The concepts of welfare regimes and secularity in Chinese societies

Key information

Date
Time
10:00 am to 1:00 pm
Venue
Brunei Gallery
Room
B104

About this event

Prof. André Laliberté (University of Ottawa)

Abstract

The seminar discussion will look at the concepts of welfare regime and secularity and the methodological challenges we face when they travel to Chinese societies. The concept of welfare regime, by including the family and the community as providers of social services and care, allows for a richer analysis of how people can address social insecurity than the traditional focus on the welfare state has allowed thus far.
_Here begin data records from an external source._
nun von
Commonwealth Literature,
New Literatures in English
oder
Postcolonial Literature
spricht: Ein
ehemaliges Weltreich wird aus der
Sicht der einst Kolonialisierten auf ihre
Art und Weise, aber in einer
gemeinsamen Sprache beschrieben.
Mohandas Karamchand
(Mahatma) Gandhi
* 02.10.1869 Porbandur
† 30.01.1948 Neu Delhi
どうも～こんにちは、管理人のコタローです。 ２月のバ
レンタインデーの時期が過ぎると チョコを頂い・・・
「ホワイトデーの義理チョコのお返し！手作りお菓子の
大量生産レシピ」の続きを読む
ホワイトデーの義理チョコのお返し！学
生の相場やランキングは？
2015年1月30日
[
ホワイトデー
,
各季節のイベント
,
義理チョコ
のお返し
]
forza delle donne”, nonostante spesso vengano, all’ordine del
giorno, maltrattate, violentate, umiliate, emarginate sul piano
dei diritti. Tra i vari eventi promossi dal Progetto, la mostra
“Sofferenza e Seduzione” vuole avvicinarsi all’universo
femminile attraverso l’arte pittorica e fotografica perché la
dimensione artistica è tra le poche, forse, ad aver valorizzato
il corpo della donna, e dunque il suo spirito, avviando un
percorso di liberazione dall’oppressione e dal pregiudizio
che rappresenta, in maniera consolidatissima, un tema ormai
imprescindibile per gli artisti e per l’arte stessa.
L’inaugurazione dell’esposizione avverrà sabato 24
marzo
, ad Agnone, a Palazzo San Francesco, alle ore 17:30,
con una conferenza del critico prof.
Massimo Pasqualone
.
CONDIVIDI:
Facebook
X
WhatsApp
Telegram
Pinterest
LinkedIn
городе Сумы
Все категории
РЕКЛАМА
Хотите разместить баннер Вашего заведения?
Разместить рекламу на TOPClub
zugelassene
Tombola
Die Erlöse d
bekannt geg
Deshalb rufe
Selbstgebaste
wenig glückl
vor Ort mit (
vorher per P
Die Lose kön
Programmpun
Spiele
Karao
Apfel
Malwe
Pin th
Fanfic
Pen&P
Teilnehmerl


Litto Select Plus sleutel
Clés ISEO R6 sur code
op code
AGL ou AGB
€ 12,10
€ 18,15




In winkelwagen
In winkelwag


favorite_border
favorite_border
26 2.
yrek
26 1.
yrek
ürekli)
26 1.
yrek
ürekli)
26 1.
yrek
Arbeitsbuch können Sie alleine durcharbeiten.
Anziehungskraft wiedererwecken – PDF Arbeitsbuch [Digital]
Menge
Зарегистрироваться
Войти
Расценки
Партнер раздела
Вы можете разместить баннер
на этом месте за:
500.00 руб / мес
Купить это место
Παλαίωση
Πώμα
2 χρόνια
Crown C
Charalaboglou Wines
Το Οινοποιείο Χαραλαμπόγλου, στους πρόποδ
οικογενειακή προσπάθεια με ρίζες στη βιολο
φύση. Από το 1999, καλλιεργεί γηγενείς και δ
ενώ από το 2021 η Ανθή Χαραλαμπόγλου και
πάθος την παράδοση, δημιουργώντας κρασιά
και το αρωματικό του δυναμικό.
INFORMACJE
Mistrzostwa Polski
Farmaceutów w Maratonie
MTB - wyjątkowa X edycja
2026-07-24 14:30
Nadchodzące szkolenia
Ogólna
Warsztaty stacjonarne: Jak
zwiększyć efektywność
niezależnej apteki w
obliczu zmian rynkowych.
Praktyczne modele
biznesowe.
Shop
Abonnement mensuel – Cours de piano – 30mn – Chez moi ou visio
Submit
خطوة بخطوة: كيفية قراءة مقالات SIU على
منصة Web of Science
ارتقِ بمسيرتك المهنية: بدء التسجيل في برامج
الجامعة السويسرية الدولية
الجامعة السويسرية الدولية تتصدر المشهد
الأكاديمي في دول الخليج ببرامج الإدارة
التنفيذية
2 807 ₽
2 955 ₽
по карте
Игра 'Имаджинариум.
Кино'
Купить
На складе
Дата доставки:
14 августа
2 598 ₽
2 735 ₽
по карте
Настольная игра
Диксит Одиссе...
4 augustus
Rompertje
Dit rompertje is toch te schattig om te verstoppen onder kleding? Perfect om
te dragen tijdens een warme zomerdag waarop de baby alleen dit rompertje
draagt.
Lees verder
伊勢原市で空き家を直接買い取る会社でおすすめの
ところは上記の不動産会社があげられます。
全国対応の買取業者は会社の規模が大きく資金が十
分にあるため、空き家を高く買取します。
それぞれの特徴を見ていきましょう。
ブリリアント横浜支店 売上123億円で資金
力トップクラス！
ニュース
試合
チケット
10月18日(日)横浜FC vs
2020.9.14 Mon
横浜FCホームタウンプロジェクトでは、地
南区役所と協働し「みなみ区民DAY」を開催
Looking beyond the state and the market to understand the evolution of welfare regimes opens the door to an examination of different social forces shaping the making and implementation of social policies, including religions. Such an approach, however, by revealing the liminality of religious involvement in the missions of the modern state, raise interesting questions about the secular nature of China, which is governed by a vanguard political party that claims to have solved the ‘religious question’ by hastening its withering away.

Bio

André Laliberté (University of British Columbia 1999) is Professor at the University of Ottawa’s School of Political Studies. He has published book chapters and articles for peer-reviewed journals about domestic politics in Taiwan and China, as well as about cross-strait relations. The issues he has examined include nationalism, freedom of conscience, democratization, social policies, and labor rights for migrant caregivers. His focus is the intersection of religion and politics in China and Taiwan, starting with The Politics of Buddhist Organizations in Taiwan (Routledge, 2004). He has co-edited Buddhism after Mao with Ji Zhe and Gareth Fisher (Hawai’i University Press, 2019), and Concepts and Methods for the Study of Chinese Religions with Stefania Travagnin (de Gruyter 2019). His books Chinese Religions and Welfare Regimes beyond the PRC: Legacies of Empire and Multiple Secularities and Religion and China's Welfare Regimes: Buddhist Philanthropy and the State will be published by Palgrave in 2022.